Closing nicht mehr heuer - Vertragsparteien bleiben aber in angepeilter Zeitleiste
Wien - Der im Spätsommer vertraglich fixierte Verkauf der
Volksbank International (VBI) an die russische Sberbank geht nun doch
erst im neuen Jahr über die Bühne. Einige wenige Genehmigungen aus
der Region stünden noch aus, womit sich das Closing noch minimal
verzögere, hieß es am Donnerstag von informierter Seite. Es
werde davon ausgegangen, dass der Deal in den ersten Wochen 2012
abgeschlossen sein wird, innerhalb der vorgesehenen Fristen. Die
Finanzmarktaufsicht (FMA) in Wien hat die Transaktion Mitte Dezember
durchgewunken.
In Wien war ein Closing des VBI-Verkaufs (alle ÖVAG-Osttöchter
außer Rumänien) ursprünglich für Jahresende in Aussicht gestellt
worden, Sberbank-Chef German Gref hatte aber schon im September bei
Vertragsunterzeichnung kundgetan, dass dies bis längstens 15. Februar
2012 erfolgen soll.
Durch den Verkauf der Ostsparte spielt die Volksbanken AG (ÖVAG)
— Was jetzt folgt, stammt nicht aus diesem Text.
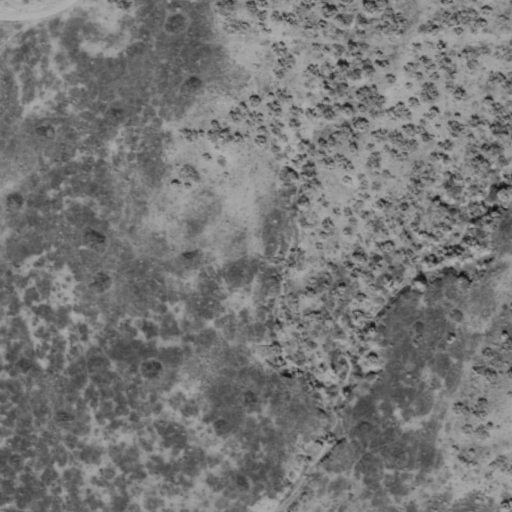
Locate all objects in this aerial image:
road: (20, 8)
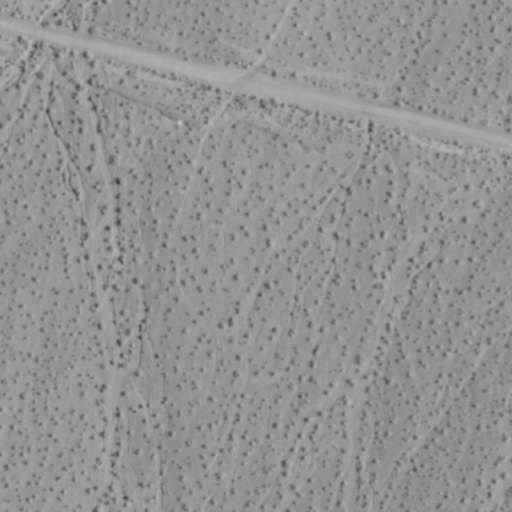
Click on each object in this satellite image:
road: (256, 72)
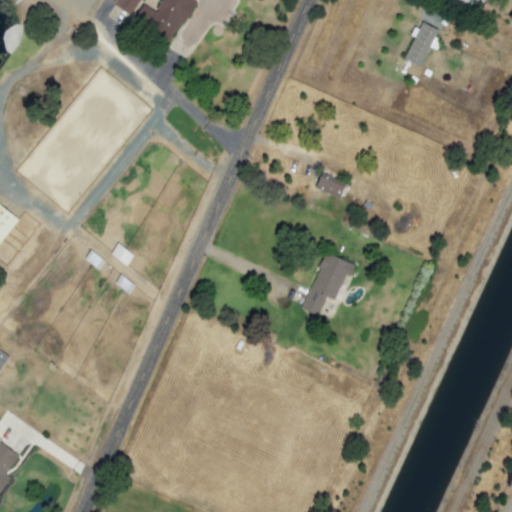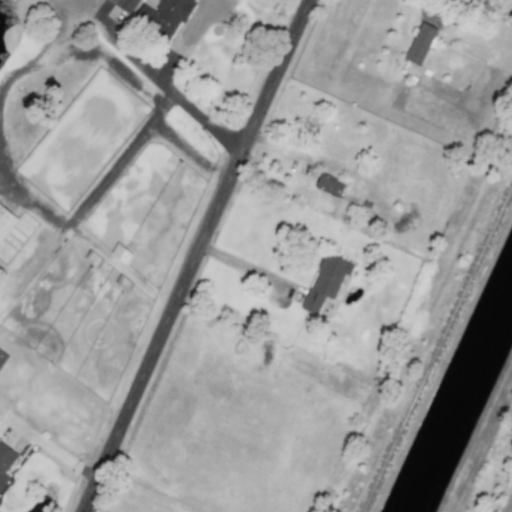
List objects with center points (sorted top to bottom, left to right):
building: (467, 1)
building: (126, 5)
building: (168, 16)
building: (421, 44)
road: (0, 114)
building: (329, 185)
building: (5, 221)
road: (193, 255)
road: (247, 267)
building: (325, 282)
building: (2, 358)
building: (5, 463)
road: (507, 505)
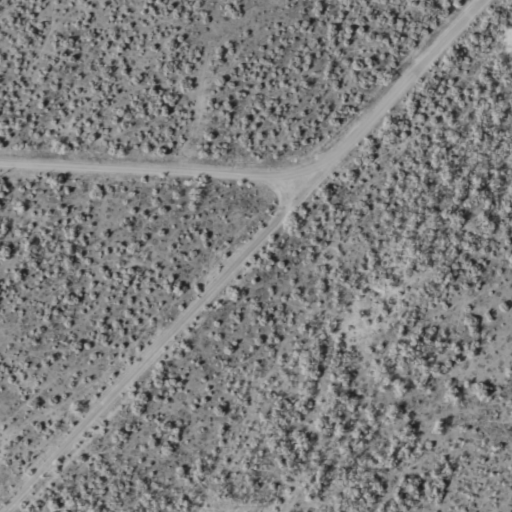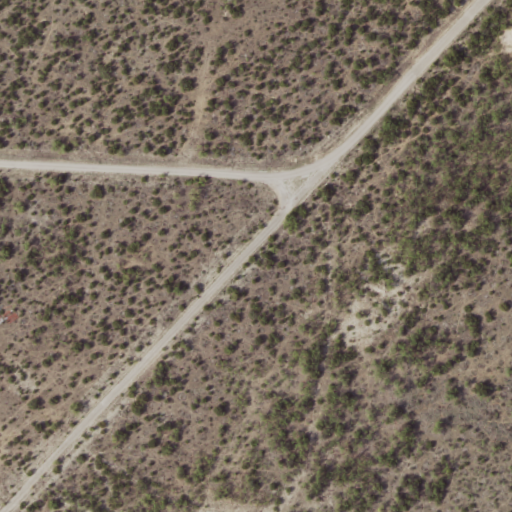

wie berichtet Kapital und Liquidität frei. Ein Buchgewinn ist
allerdings nicht drin. Zum sommerlichen Stresstest hatte der Vorstand
den Effekt des VBI-Verkaufs mit einer Verbesserung der
Kapitalstruktur um 0,8 Prozentpunkte beziffert, später war - weil mit
der Abgabe von Krediten und Risiken weniger Eigenkapital vorzuhalten
ist - von 2 Prozentpunkten die Rede. (APA)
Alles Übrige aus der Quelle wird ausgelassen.